Things you should know

API Endpoints and Environments

DocDigitizer V2 API has 2 environments available:

Testing
- Auth https://authpprod.docdigitizer.com/
- API gateway https://assetgwpprod.docdigitizer.com/
Production
- Auth https://auth.docdigitizer.com/
- API gateway https://assetgw.docdigitizer.com/

If you already have your API Key, on each method specification you can also do a test choosing the "Base URL" accordingly.

HTTP-Based, RESTful, with SSL

We attempt to follow the principles of Representational State Transfer (REST), This means DocDigitizer PowerCapture API does not store 'state' nor 'sessions'. Most of the endpoints use JSON data format for responses and requests.

We leverage the verbosity of the HTTP protocol. Methods that retrieve data require a GET request, methods that send it might require a PUT or a POST.

All communication with the API should be made over SSL this is extremely important.

By design:
We do not accept any insecure HTTP communication nor inbound nor outbound
We do not accept cryptographic protocols already known as vulnerables or known as using weak ciphers. Specifically, all versions of SSL (Secure Sockets Layer) and TLS (Transport Layer Security) versions 1.0, 1.1.

PROBLEMS TO SOLVE —
A - Answer these questions about the DocDigitizer API page:
(i) Which address is the API gateway for the Testing environment?
(ii) What data format do most endpoints use for responses and requests?
(iii) What type of request do methods that retrieve data require?
B - Extend the DocDigitizer API page by writing on from its final sentence.
The data that comes after the DocDigitizer API page is separate material.

SOURCE MATERIAL —
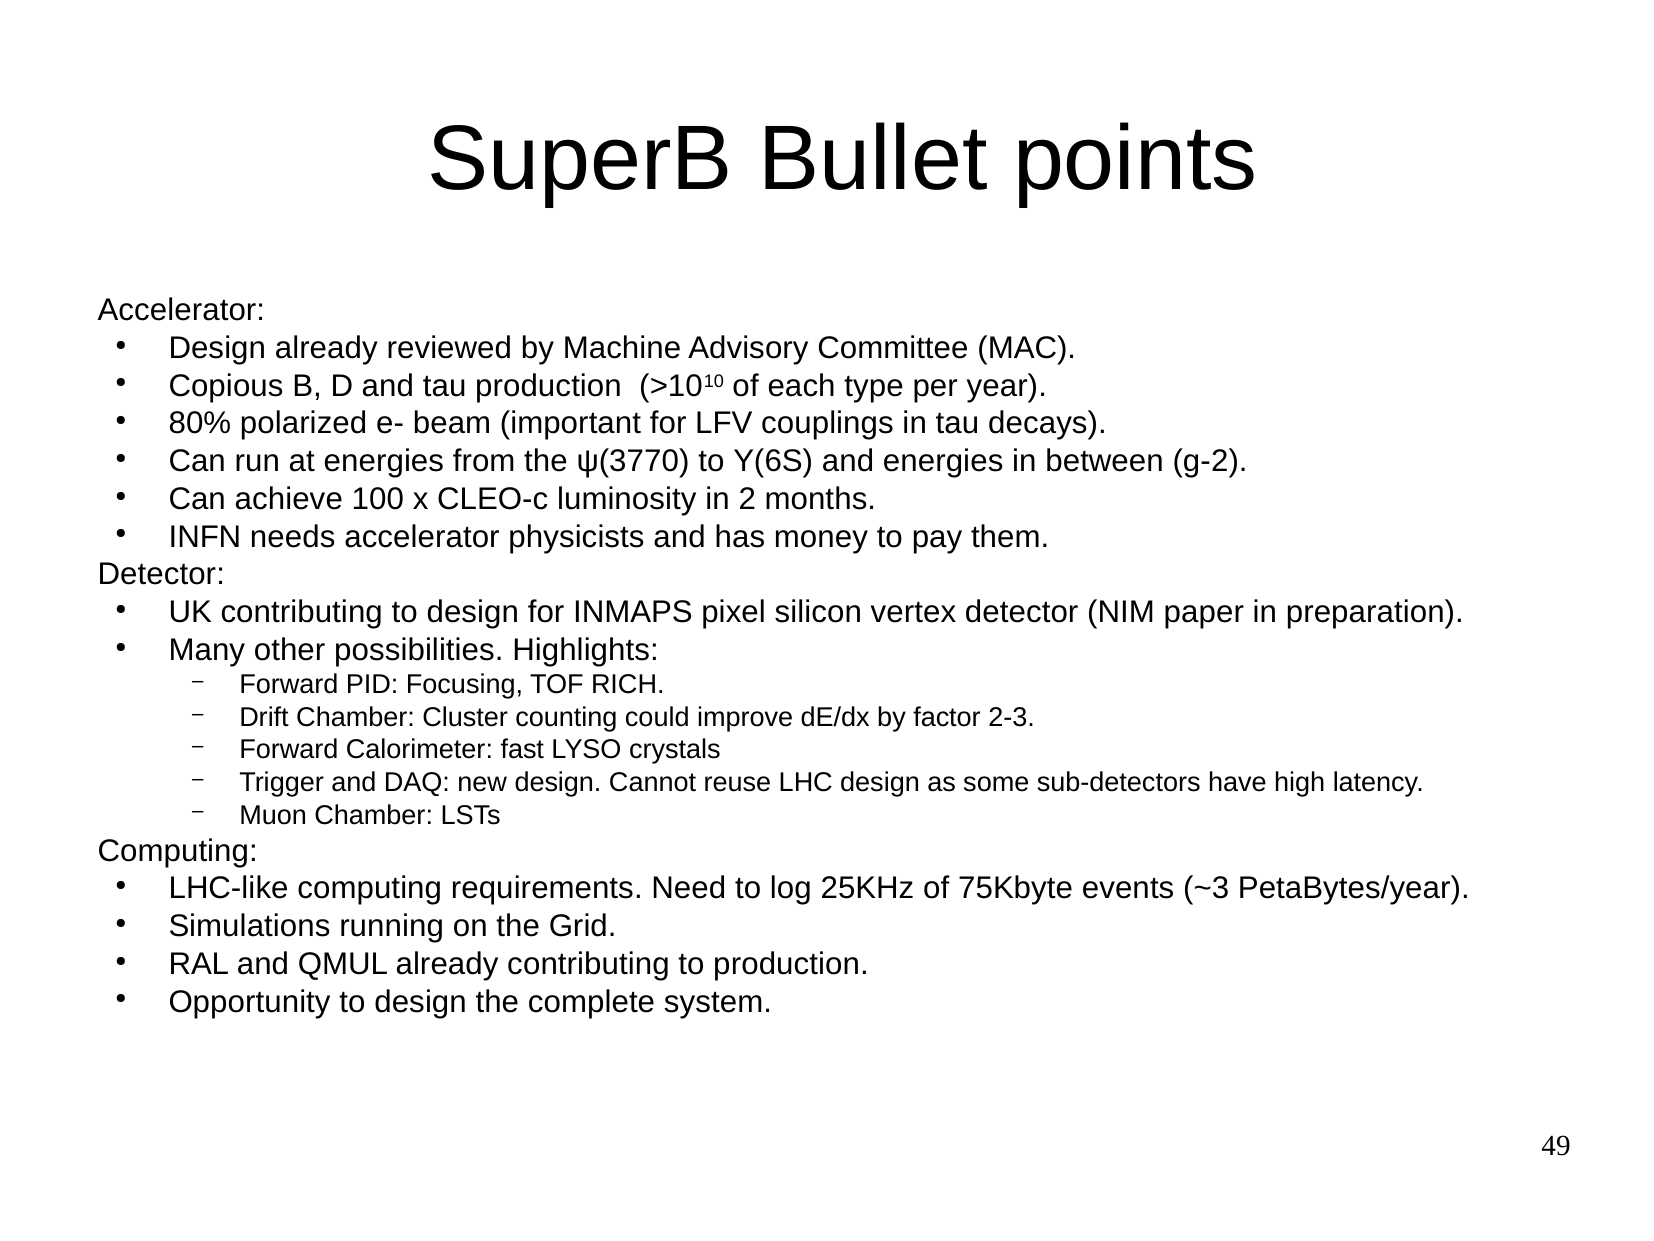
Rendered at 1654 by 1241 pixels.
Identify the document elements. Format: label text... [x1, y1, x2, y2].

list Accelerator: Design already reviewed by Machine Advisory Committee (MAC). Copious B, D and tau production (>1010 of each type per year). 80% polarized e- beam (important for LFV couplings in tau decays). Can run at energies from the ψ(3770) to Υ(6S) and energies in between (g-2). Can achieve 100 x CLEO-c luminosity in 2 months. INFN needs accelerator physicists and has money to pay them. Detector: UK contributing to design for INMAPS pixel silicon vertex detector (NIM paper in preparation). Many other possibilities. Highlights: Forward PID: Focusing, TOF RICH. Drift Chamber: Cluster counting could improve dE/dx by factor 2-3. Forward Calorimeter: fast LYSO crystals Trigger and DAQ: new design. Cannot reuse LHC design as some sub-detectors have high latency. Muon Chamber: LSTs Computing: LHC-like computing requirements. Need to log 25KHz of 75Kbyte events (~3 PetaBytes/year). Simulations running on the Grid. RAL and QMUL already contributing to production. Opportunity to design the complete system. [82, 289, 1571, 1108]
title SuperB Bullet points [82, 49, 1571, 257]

ANSWERS IN ORDER —
A -
(i) https://assetgwpprod.docdigitizer.com/
(ii) JSON
(iii) A GET request

B -
We do not accept weak ciphers on TLS version 1.2. To be more specifically we only accept the following ciphers:
Enabled features
TLS_ECDHE_ECDSA_WITH_AES_128_CBC_SHA
TLS_ECDHE_ECDSA_WITH_AES_128_GCM_SHA256
TLS_ECDHE_ECDSA_WITH_AES_256_CBC_SHA
TLS_ECDHE_ECDSA_WITH_AES_256_GCM_SHA384
TLS_ECDHE_ECDSA_WITH_CHACHA20_POLY1305_SHA256
TLS_ECDHE_RSA_WITH_AES_128_GCM_SHA256
TLS_ECDHE_RSA_WITH_AES_256_GCM_SHA384
TLS_ECDHE_RSA_WITH_CHACHA20_POLY1305_SHA256
We plan to decommission TLS 1.2 and only accept connections using TLS version 1.3, but unfortunately we couldn’t take yet the step to only accept TLS version 1.3 (or above) due to some legacy present in some of our customers and even on a few cloud services that we use, sorry for that.

File / Upload Limitations

We currently support only one file submitted by call, if more than one file is included the process will keep going with the first file found and skipped the remaining files. The submitted file must have a size limit of 25Mb for the upload, and support the following media types:

application/pdf
image/jpeg
image/png
image/tiff

In case you don't build your request with the media type information, we'll try to infer it from the file's name extension.

Confidence

As mentioned on the Guidelines, the Document Classification and Data Extraction tasks can be done by Humans and Machine Learning.

It is possible to configure that some filed or document classification are only done by Machine Learning.
In these cases, it is important to take in account the value of confidence return to see the accuracy that the Machine Learning have on extracting certain Field (e.g. Social Security Number) or Classifying a certain Type of Document (e.g. Citizen Card)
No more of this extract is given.